Salvador, 15 de May de 2024
Acesse aqui:                
facebookorkuttwitteremail
Sou do tempo em que nossa diplomacia só brigava com Paraguai por Marcelo Carneiro da Cunha
Ajustar fonte Aumentar Smaller Font
Cidadania
Sáb, 22 de Maio de 2010 16:44
Estimados visitantes dessa coluna; pois saibam que, para um gaúcho vivendo aqui no Norte profundo, nada como um friozinho para colocar as coisas no lugar e ajudar esse cérebro cansado pelos anos de idade e pela falta de uso a elaborar ideiazinhas que mereçam ser compatilhadas com leitores do porte de vocês. E estava eu acompanhando a imprensa local e mundial, que repercutia a surpreendente notícia de que o Brasil tinha chegado a um acordo com auxílio da Turquia, capaz de resolver os piores pontos de confronto entre o Irã e o resto do mundo.

Dados exibidos -
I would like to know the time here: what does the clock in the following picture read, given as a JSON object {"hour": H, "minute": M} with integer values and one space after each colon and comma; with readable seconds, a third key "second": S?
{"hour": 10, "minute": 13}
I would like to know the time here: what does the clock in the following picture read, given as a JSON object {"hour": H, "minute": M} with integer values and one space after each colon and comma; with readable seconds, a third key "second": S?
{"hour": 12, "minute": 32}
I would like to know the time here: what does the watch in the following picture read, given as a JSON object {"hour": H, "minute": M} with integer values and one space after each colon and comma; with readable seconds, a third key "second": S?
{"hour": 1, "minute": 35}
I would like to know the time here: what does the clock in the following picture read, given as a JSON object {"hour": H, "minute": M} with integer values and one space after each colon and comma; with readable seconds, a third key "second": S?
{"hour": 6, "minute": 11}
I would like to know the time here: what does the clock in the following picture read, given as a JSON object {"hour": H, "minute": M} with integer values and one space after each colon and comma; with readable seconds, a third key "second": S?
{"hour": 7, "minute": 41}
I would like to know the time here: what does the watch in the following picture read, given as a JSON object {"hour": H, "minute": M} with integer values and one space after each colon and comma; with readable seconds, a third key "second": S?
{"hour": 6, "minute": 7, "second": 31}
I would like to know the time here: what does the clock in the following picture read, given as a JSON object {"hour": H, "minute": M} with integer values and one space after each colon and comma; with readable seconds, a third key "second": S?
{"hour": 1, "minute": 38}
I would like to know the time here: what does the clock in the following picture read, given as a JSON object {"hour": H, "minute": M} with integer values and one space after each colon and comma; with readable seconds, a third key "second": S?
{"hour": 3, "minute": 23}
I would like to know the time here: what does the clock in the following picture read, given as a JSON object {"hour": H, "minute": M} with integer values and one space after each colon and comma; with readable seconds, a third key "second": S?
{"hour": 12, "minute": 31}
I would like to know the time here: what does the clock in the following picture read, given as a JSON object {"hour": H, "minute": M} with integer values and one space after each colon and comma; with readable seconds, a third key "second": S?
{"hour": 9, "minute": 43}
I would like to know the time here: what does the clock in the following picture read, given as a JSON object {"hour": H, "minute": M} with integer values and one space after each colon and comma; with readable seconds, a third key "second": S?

Objetivo - Quais países são mencionados no trecho fornecido? Liste todos. Os dados não são necessários aqui.

Resposta completa - Paraguai, Brasil, Turquia e Irã.